■ **BRANO RIPORTATO**
+---+

Fatalità e utopie nella poesia di Armando SAVERIANO
Sulle sabbie del tempo, il daimon di Armando SAVERIANO si muove tra
l’imponente leggerezza della tradizione e il coraggio del rischio dell’avvenire
( <<I poeti sono i più arrischianti>> - direbbe Heidegger ), di
questo guardare oltre verso terre misteriose e spazi ignoti, in cerca di nuove
significazioni, spostando limiti, bramando l’inaudito, le parole finora non
dette e le cose giammai realizzate “Non
avrò tempo per il rovello della nostalgia / il rimpianto di quel che mai ho
avuto / la Ribalderia l’Amore la Fortuna” ( Nel nulla - pag. 5 ).
“Sei tarli nel giustacuore” per questo sacerdote della parola che
si pone tra l’aurorale e il presagio della fine “Il mondo è solo una lapide che attende iscrizioni” (Non altro sentore
avendo – pag. 12), che coniuga la meraviglia con il disincanto, il Fato con
l’Utopia, eros con thanatos, avvalendosi di una lingua
altamente metaforica, di un lessico epico e lirico al tempo stesso, con una
semantica ardita e con una struttura quando rarefatta e quando densa, carnale.
Nulla – per Saveriano – è
impoetico, il comico e il tragico, il furore adamantino e il lento risalire, le
piccole scaramucce e l’inesorabile destino, così, il suo pensiero poetante
pervade memoria e oblio (<< L’oblio / E il caso ci depredano >> -
per dirla con Borges), si dispiega in un canto
ontologicamente sublime,
rivelandosi – infine – in una estetica che è vissuto quotidiano,
esperienza di vita, stile, per cui, si
può benissimo asserire – con Francesco De Sanctis – che << Il mondo
estetico è sostanza, non parvenza >>.
D’altronde, un po’ tutta la
poetica del Nostro si pone come atto fondante, istante che svela l’Essere, che
restituisce una verginità originaria ad ogni incontro, ad ogni gesto, ad ogni
felice intuizione e che fa emergere il nostro ex-sistere, colto in una dignità che supera degrado e sciattezza,
volgarità e bassezze.
A tale proposito, non posso non
citare di nuovo l’Heidegger del << Nur wo sprache, da ist weet >>
(“Solo dove è linguaggio, là è il mondo”), laddove il poeta descrive, in modo
suggestivo e originale, il dicibile e invoca l’indicibile.
Ecco – dunque – che il dettato,
per Saveriano, si fa urgente, necessario, come costante si rivela la ricerca di
quell’energia primordiale che rende plausibili i sogni e le pulsioni, le
ribellioni e le invettive, i rammarichi e i desideri, i ricordi e i segreti, le
rinunce e le ossessioni.
E’ qui presente un labor limae dotto e raffinato che fa di
ogni componimento - di questa plaquette solida
e immaginifica – una costruzione architettonica dove ogni parola trova (e dal
proprio interno e rispetto all’intero contesto) una sua giustificazione, una
sua legittimità.

+---+

■ **DATI GREZZI**
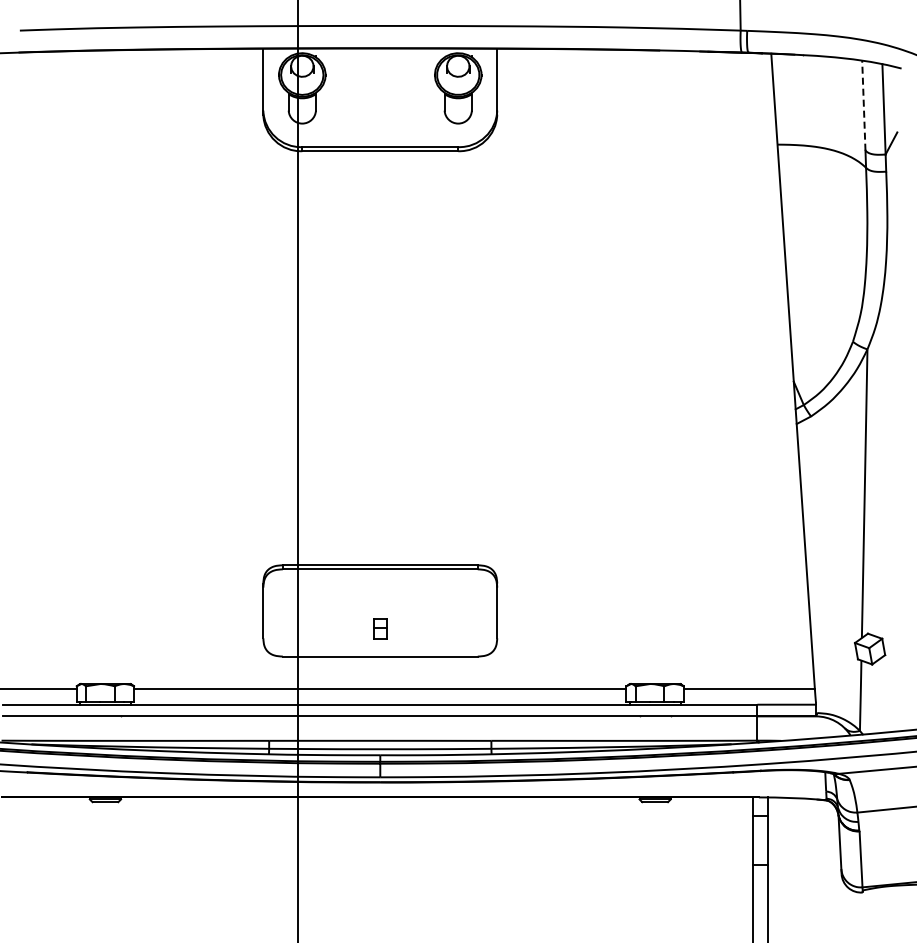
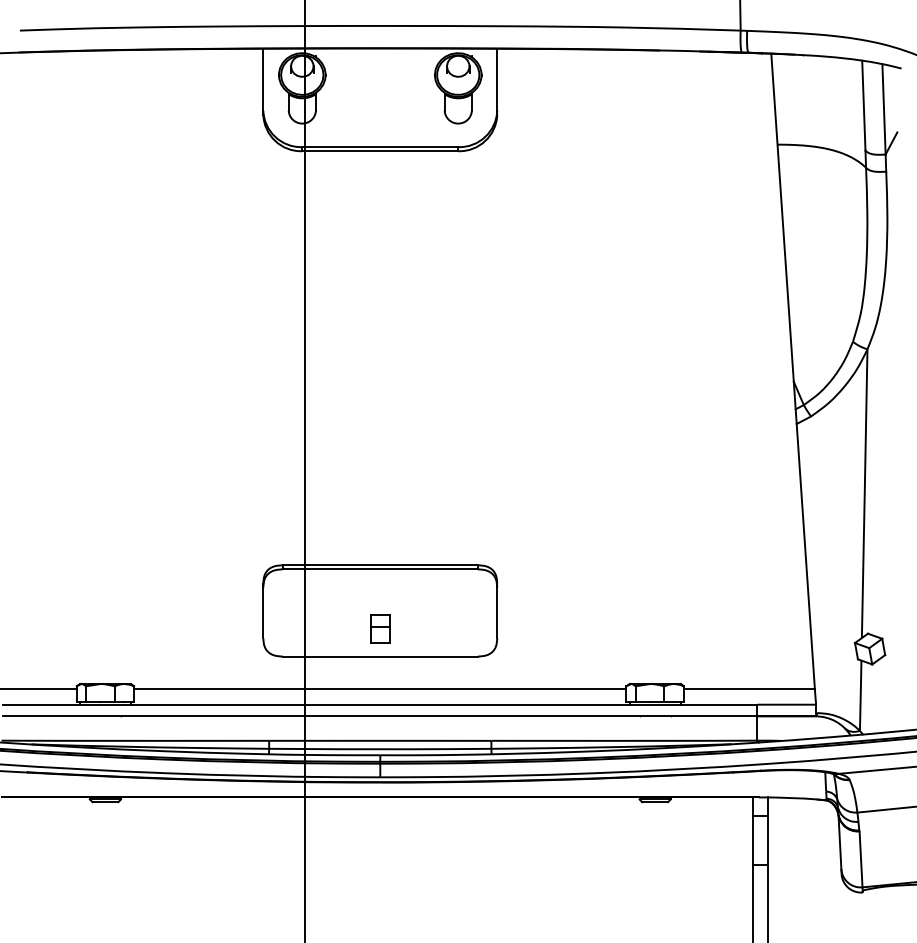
line at (863, 105): dashed -> solid
line at (298, 470) position: (298, 470) -> (305, 470)
part at (380, 628) size: 15x22 px -> 21x30 px
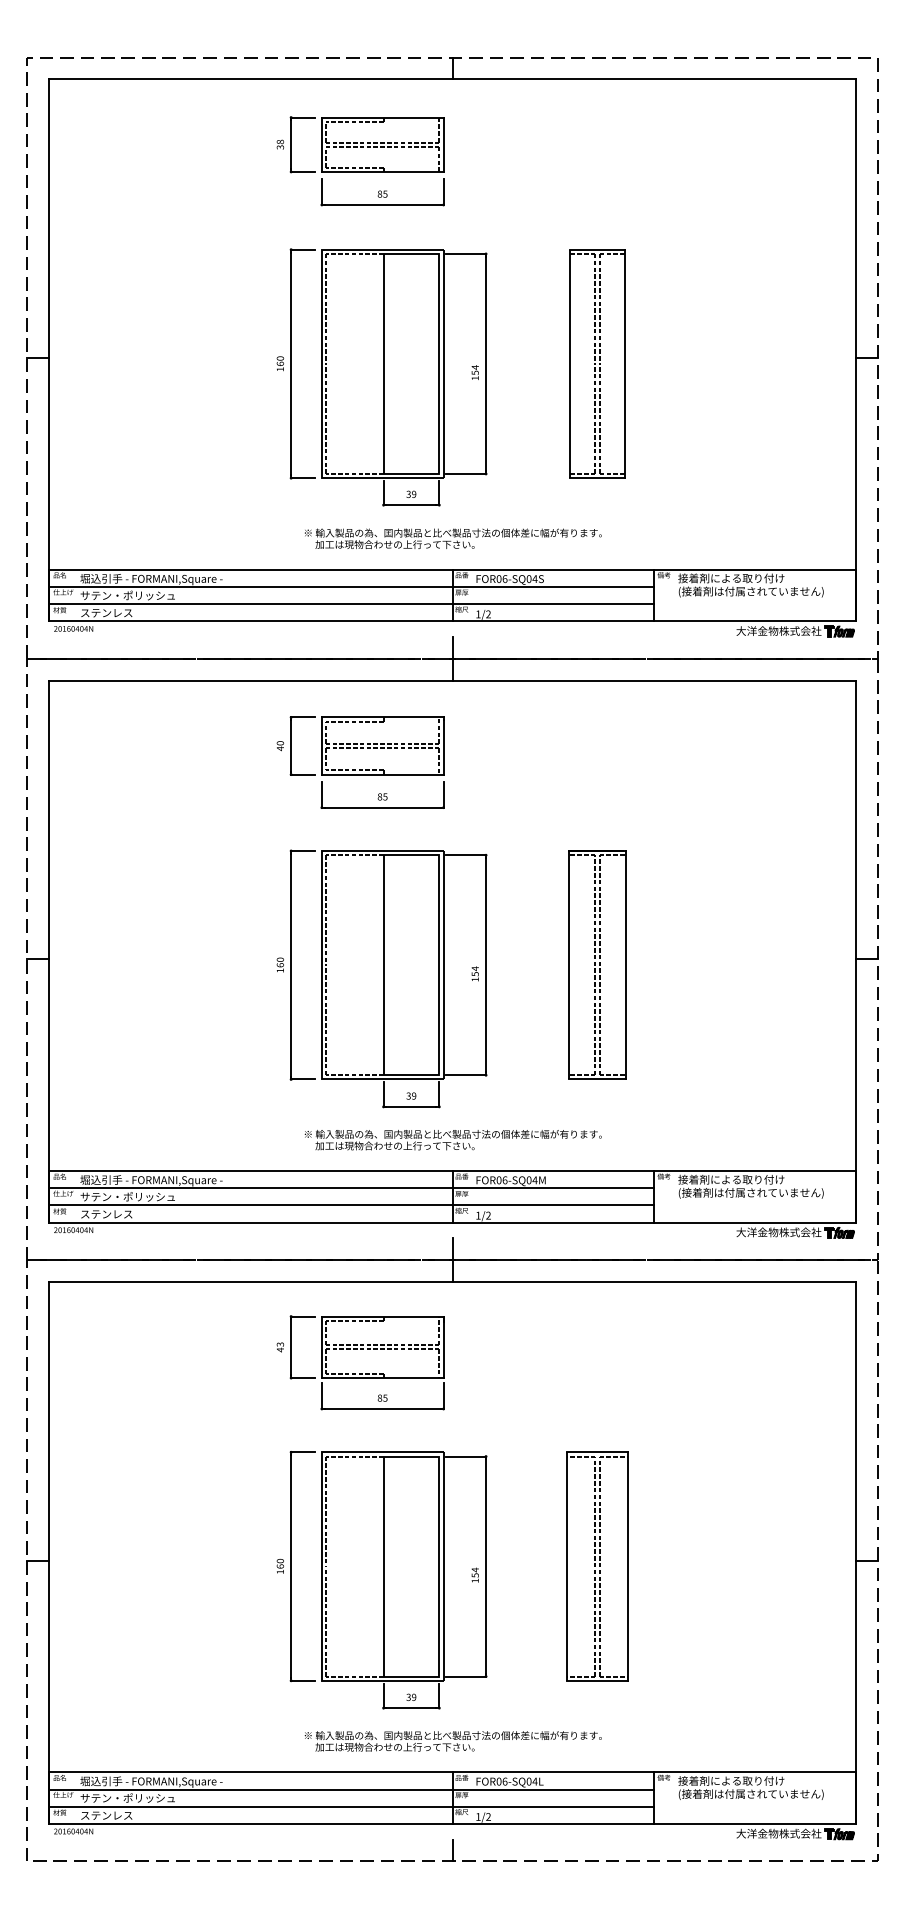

+---+

■ **CONSEGNA A**
Nel testo sulla poesia di Armando Saveriano, quale frase di Francesco De Sanctis viene citata?
■ **CONSEGNA B**
Scrivi il seguito del testo sulla poesia di Armando Saveriano, riprendendo dopo la sua ultima frase.

■ **RISPOSTA A**
«Il mondo estetico è sostanza, non parvenza».

■ **RISPOSTA B**
Di conseguenza, abbiamo a che
fare con un continuum, trattandosi di
una impalcatura esterna retta da un ricco e forbito zibaldone di pensieri; si tratta di un discorso artistico e poetico
che possiede una filosofia di vita, una visione del mondo, una weltanschauung lucida, magmatica, nonché
ferrea e paradigmatica, il cui fondale viene impreziosito da suggestioni e da
immagini che provengono dal teatro, dal cinema, dalla pittura e dalla
musica.
Scorgo, ancora, un qualcosa di
tellurico che - seppure con difficoltà - si apre alla salvezza, dal sottosuolo della coscienza
erompono conati di disperazione “Dio
dimora nella succulenza delle anime / visitando la sua residenza all’inferno” (
Non altro sentore avendo – pag. 12 ), con il tutto comunque ( e il
dettaglio e l’insieme ) espresso in modo seducente, per una bellezza
incommensurabile che ci trasforma dal di dentro e che muta il corso degli
eventi “Colto nell’atto / di tendere
l’anima recessa / all’ultima frangia dello scialle lunare” (Nato da Macchina e
Sfinge – pag. 8).
Quella di Saveriano è una sorta
di pascaliana scommessa al fine di risalire dagli Inferi (Holderlin) “demone
fra demoni agognati /
lucibondi lascivi / mia cancrena
inebriante abominio” ( Nato da Macchina e Sfinge – pag. 8 ), dotato di un
armamentario lessicale forbito,
spesso, lussureggiante (come – ad esempio – accade in Derek
Walcott) e arioso “Una scudisciata nel cielo dibattuto ammutolì / la vita invisibile il
bosco da dove erano sparite / le farfalle elettriche i cappelli di feltro
seminati / dalle scimmie frettolose gli occhi rovesciati / dei sognatori di
nuvole” ( Non altro sentore avendo – pag. 12 ).
Non una lamentazione, ma un grido
pudico e consapevole che proviene da una gola remota; nessun altro spasimo se
non la ricerca di una qualche ammiccante fortuna tra le ombre della malasorte e
le piaghe del destino; un grido pur
sempre di libertà, di fuga da lacci, legami e convenzioni, quasi un sentore di
inappartenenza, di assoluta estraneità “Perché
curarsene Andare abbandonato / come adesso / come del resto sono sempre stato /
invisibile dopo che sfruttato” (Nel nulla - pag. 5).
Come non rammentare i versi di
Montale? << Dicono che la mia / sia una poesia d’inappartenenza. / Ma
s’era tua era di qualcuno: / di te che non sei più forma, ma essenza >>
(da “Xenia”).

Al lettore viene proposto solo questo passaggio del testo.